Discussion in 'Tomato Firmware' started by vamichael, Apr 13, 2008.

  1. vamichael

    vamichael LI Guru Member

    When trying to add a second router as an access point, is just setting the SSID and security credentials to be the same enough?

    Do I need to switch channels?

    Will clients pick up the best signal and switch when necessary?

    My office has ethernet ports all over the place, but a lot of people still prefer to connect to the network with their wireless. I installed Tomato on a Buffalo router last year and configured it just go be an access point, turned off DHCP server etc. and things have working fine.

    The only complaint I get is from a couple if users who are in a dead spot on the far side of the office. I really don't want to move the router from where it is right now, so I got a 2nd buffalo and loaded the firmware up and turned on WDS mode and plugged it in.
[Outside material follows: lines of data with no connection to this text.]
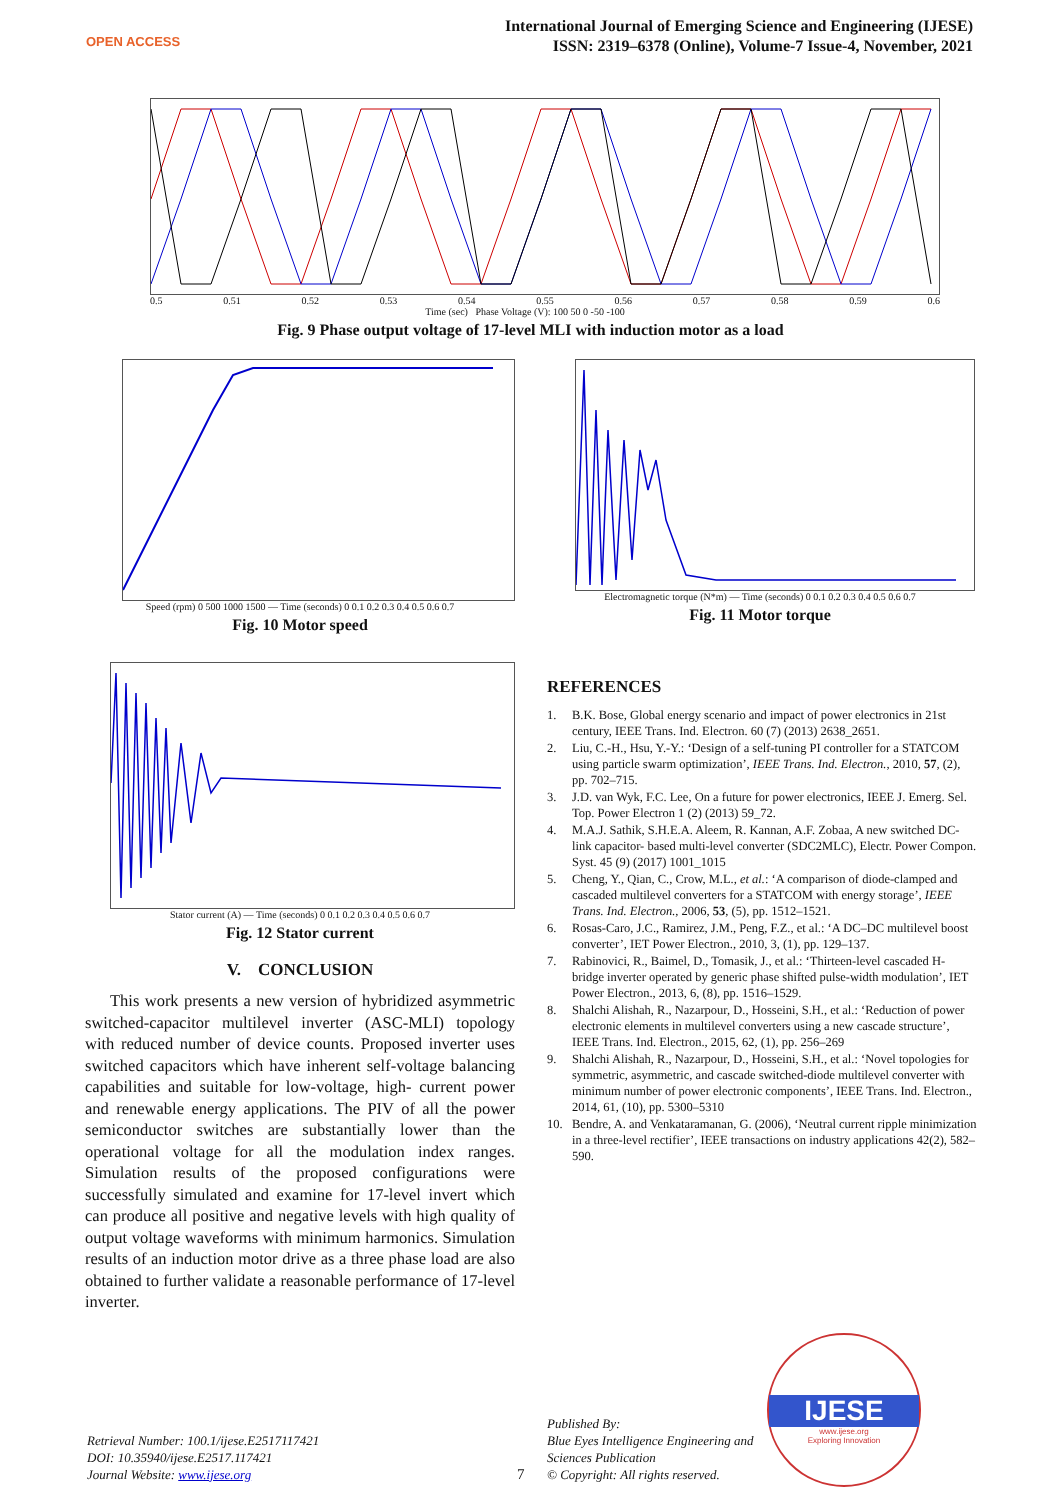OPEN ACCESS
International Journal of Emerging Science and Engineering (IJESE)
ISSN: 2319–6378 (Online), Volume-7 Issue-4, November, 2021
0.5 0.51 0.52 0.53 0.54 0.55 0.56 0.57 0.58 0.59 0.6
Time (sec) Phase Voltage (V): 100 50 0 -50 -100
Fig. 9 Phase output voltage of 17-level MLI with induction motor as a load
Speed (rpm) 0 500 1000 1500 — Time (seconds) 0 0.1 0.2 0.3 0.4 0.5 0.6 0.7
Fig. 10 Motor speed
Electromagnetic torque (N*m) — Time (seconds) 0 0.1 0.2 0.3 0.4 0.5 0.6 0.7
Fig. 11 Motor torque
Stator current (A) — Time (seconds) 0 0.1 0.2 0.3 0.4 0.5 0.6 0.7
Fig. 12 Stator current
V. CONCLUSION
This work presents a new version of hybridized asymmetric switched-capacitor multilevel inverter (ASC-MLI) topology with reduced number of device counts. Proposed inverter uses switched capacitors which have inherent self-voltage balancing capabilities and suitable for low-voltage, high- current power and renewable energy applications. The PIV of all the power semiconductor switches are substantially lower than the operational voltage for all the modulation index ranges. Simulation results of the proposed configurations were successfully simulated and examine for 17-level invert which can produce all positive and negative levels with high quality of output voltage waveforms with minimum harmonics. Simulation results of an induction motor drive as a three phase load are also obtained to further validate a reasonable performance of 17-level inverter.
REFERENCES
1. B.K. Bose, Global energy scenario and impact of power electronics in 21st century, IEEE Trans. Ind. Electron. 60 (7) (2013) 2638_2651.
2. Liu, C.-H., Hsu, Y.-Y.: ‘Design of a self-tuning PI controller for a STATCOM using particle swarm optimization’, IEEE Trans. Ind. Electron., 2010, 57, (2), pp. 702–715.
3. J.D. van Wyk, F.C. Lee, On a future for power electronics, IEEE J. Emerg. Sel. Top. Power Electron 1 (2) (2013) 59_72.
4. M.A.J. Sathik, S.H.E.A. Aleem, R. Kannan, A.F. Zobaa, A new switched DC-link capacitor- based multi-level converter (SDC2MLC), Electr. Power Compon. Syst. 45 (9) (2017) 1001_1015
5. Cheng, Y., Qian, C., Crow, M.L., et al.: ‘A comparison of diode-clamped and cascaded multilevel converters for a STATCOM with energy storage’, IEEE Trans. Ind. Electron., 2006, 53, (5), pp. 1512–1521.
6. Rosas-Caro, J.C., Ramirez, J.M., Peng, F.Z., et al.: ‘A DC–DC multilevel boost converter’, IET Power Electron., 2010, 3, (1), pp. 129–137.
7. Rabinovici, R., Baimel, D., Tomasik, J., et al.: ‘Thirteen-level cascaded H-bridge inverter operated by generic phase shifted pulse-width modulation’, IET Power Electron., 2013, 6, (8), pp. 1516–1529.
8. Shalchi Alishah, R., Nazarpour, D., Hosseini, S.H., et al.: ‘Reduction of power electronic elements in multilevel converters using a new cascade structure’, IEEE Trans. Ind. Electron., 2015, 62, (1), pp. 256–269
9. Shalchi Alishah, R., Nazarpour, D., Hosseini, S.H., et al.: ‘Novel topologies for symmetric, asymmetric, and cascade switched-diode multilevel converter with minimum number of power electronic components’, IEEE Trans. Ind. Electron., 2014, 61, (10), pp. 5300–5310
10. Bendre, A. and Venkataramanan, G. (2006), ‘Neutral current ripple minimization in a three-level rectifier’, IEEE transactions on industry applications 42(2), 582–590.
Retrieval Number: 100.1/ijese.E2517117421
DOI: 10.35940/ijese.E2517.117421
Journal Website: www.ijese.org
7
Published By:
Blue Eyes Intelligence Engineering and Sciences Publication
© Copyright: All rights reserved.
IJESE
www.ijese.org
Exploring Innovation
    Ok --- I just found outthat WDS when bridged with ethernet is a bad idea! My entire network just stopped until I pulled out the router. But I'm still stuck trying to find the optimal solution.

  2. roadkill

    roadkill Super Moderator Staff Member Member

    I used a Kamikaze repeater configuration in a couple of places...
    the other solution if you have an ethernet connection to both routers would be to configure a second router as an AP like the first one and change channels so that it will have a gap of 3-5 channels... disable dhcp server on the secondary router and set the first router as the gateway...
  3. vamichael

    vamichael LI Guru Member

    Would this allow users to walk their notebook from one connection to another seamlessly?

  4. TexasFlood

    TexasFlood Network Guru Member

    Sorry to be dense but I read your post a couple of times and can't quite understand what configuration you tried or what in the network "stopped". Maybe you could do a simple diagram of what you tried? It's probably something simple but I just can't quite picture it. I've WDS for some time at home and had pretty good luck with it (so far, knock on wood).
  5. HennieM

    HennieM Network Guru Member

    @vamichael: To increase your coverage, connect your 2nd AP somewhere on your wired backbone (as an AP only) with identical settings to your 1st AP, but just a different wireless channel - as roadkill mentioned, some 4 or 5 channels away from the 1st AP's channel to minimize mutually induced noise (the one AP sees the signal from the other AP as noise, and vice versa).

    You don't need WDS, WET, or anything else - several APs connected to the wired backbone is the best solution you could ever have.

    Yes, when set up this way (and you can have several APs), when users walk from the coverage area of the one AP into the coverage area of another AP, the AP- and channel switching will be automatic, and just about seamless.

    However, the "just about seamless" depends on a couple of things:
    1) The client, i.e. PC, or more specifically, the setting of the client's wireless adapter's "roam" aggressiveness, determines how soon the switch occur.
    2) If you use WPA, try setting all clients (and APs) to use WPA2. The WPA2 scheme includes a pre-authentication mechanism, where clients that connect to one AP, can be pre-athenticated on other APs, so the switch occurs faster.

    Not that it has anything to do with roaming, but do use AES encryption - it's significantly faster, and a tad more secure, than TKIP.